Computer-Assisted Applications in Medicine (CAiM), ETH Zurich, Zurich, Switzerland.
Int J Comput Assist Radiol Surg. 2019 Jul;14(7):1187-1195. doi: 10.1007/s11548-019-01984-4. Epub 2019 May 2.
For comprehensive surgical planning with sophisticated patient-specific models, all relevant anatomical structures need to be segmented. This could be achieved using deep neural networks given sufficiently many annotated samples; however, datasets of multiple annotated structures are often unavailable in practice and costly to procure. Therefore, being able to build segmentation models with datasets from different studies and centers in an incremental fashion is highly desirable.
We propose a class-incremental framework for extending a deep segmentation network to new anatomical structures using a minimal incremental annotation set. Through distilling knowledge from the current network state, we overcome the need for a full retraining.
We evaluate our methods on 100 MR volumes from SKI10 challenge with varying incremental annotation ratios. For 50% incremental annotations, our proposed method suffers less than 1% Dice score loss in retaining old-class performance, as opposed to 25% loss of conventional finetuning. Our framework inherently exploits transferable knowledge from previously trained structures to incremental tasks, demonstrated by results superior even to non-incremental training: In a single volume one-shot incremental learning setting, our method outperforms vanilla network performance by>11% in Dice.

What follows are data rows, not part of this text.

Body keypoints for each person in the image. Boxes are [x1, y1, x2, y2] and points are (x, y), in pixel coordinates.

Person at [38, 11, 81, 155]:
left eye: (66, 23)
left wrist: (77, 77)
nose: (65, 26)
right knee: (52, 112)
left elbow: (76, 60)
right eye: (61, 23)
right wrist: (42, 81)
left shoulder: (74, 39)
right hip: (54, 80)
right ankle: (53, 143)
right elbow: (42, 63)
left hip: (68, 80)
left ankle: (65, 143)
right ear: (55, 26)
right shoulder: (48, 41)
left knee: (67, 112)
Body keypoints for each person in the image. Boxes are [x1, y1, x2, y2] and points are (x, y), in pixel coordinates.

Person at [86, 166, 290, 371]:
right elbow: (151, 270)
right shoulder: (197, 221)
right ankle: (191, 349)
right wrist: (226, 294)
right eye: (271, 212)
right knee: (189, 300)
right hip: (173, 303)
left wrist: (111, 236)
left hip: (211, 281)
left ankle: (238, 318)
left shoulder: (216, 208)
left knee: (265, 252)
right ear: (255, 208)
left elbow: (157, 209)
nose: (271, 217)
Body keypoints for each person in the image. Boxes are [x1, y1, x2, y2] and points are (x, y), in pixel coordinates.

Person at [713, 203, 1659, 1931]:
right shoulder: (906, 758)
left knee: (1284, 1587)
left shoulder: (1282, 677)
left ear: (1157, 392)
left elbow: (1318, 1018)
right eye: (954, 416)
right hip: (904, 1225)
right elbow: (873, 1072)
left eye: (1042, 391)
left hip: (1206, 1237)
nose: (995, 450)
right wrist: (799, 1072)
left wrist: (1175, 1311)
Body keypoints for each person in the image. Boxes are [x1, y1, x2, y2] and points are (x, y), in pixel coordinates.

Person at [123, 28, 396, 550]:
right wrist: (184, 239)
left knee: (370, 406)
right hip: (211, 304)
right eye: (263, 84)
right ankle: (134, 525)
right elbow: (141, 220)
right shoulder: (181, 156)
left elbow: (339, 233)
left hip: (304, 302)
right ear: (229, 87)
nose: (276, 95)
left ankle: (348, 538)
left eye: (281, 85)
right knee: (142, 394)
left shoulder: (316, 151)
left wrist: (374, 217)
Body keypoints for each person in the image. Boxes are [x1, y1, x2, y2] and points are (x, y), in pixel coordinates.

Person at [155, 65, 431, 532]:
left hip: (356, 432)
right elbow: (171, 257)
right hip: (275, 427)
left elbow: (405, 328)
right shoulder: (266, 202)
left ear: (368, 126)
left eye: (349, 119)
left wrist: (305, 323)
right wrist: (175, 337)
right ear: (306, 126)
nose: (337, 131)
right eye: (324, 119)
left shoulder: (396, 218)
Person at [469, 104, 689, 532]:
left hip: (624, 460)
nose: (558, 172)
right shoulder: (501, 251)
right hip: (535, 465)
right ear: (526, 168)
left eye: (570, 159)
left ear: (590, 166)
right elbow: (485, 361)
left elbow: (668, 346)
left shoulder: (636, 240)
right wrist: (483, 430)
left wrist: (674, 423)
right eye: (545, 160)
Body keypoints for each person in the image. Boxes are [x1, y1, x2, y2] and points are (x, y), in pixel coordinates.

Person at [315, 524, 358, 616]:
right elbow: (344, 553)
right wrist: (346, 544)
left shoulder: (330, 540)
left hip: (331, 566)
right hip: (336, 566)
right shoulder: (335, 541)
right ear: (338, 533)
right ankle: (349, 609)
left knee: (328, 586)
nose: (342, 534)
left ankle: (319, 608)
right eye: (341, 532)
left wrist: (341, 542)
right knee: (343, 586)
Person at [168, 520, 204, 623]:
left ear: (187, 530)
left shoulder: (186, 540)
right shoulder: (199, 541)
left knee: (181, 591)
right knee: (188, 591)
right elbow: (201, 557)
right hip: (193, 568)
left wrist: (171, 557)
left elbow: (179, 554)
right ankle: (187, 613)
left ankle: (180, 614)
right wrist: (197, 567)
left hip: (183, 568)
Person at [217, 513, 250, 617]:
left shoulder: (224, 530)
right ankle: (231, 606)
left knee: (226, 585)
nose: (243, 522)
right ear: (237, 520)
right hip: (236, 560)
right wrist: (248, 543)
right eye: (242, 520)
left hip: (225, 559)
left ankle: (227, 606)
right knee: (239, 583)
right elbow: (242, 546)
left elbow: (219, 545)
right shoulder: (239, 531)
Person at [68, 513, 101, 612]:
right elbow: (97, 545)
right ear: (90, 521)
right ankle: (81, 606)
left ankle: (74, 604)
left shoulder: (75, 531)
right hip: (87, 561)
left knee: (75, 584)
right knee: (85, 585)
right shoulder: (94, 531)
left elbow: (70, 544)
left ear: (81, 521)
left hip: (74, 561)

With the presented method, new anatomical structures can be learned while retaining performance for older structures, without a major increase in complexity and memory footprint, hence suitable for lifelong class-incremental learning. By leveraging information from older examples, a fraction of annotations can be sufficient for incrementally building comprehensive segmentation models. With our meta-method, a deep segmentation network is extended with only a minor addition per structure, thus can be applicable also for future network architectures.
为了进行复杂的患者特定模型的全面手术规划,需要对所有相关的解剖结构进行分割。如果有足够多的标注样本,可以使用深度神经网络来实现这一点;然而,在实践中,通常没有多个标注结构的数据集,而且获取这些数据集的成本也很高。因此,能够以增量的方式使用来自不同研究和中心的数据集来构建分割模型是非常需要的。
我们提出了一种类增量框架,该框架使用最小的增量标注集将深度分割网络扩展到新的解剖结构。通过从当前网络状态中提取知识,我们克服了对完全重新训练的需求。
我们在 SKI10 挑战赛的 100 个 MR 容积上评估了我们的方法,增量标注比例不同。对于 50%的增量标注,与传统的微调相比,我们的方法在保留旧类性能方面的损失不到 1%,而不是 25%的损失。我们的框架从以前训练过的结构中内在地利用了可转移的知识,即使在非增量训练中,结果也优于传统的方法:在单次增量学习设置中,我们的方法在 Dice 中的性能比原始网络提高了>11%。
使用所提出的方法,可以在保留旧结构性能的同时学习新的解剖结构,而不会增加复杂性和内存占用,因此适合终身类增量学习。通过利用旧示例的信息,只需对每个结构进行少量标注,就可以对综合分割模型进行增量构建。使用我们的元方法,仅需对每个结构进行少量的添加,就可以扩展深度分割网络,因此也适用于未来的网络架构。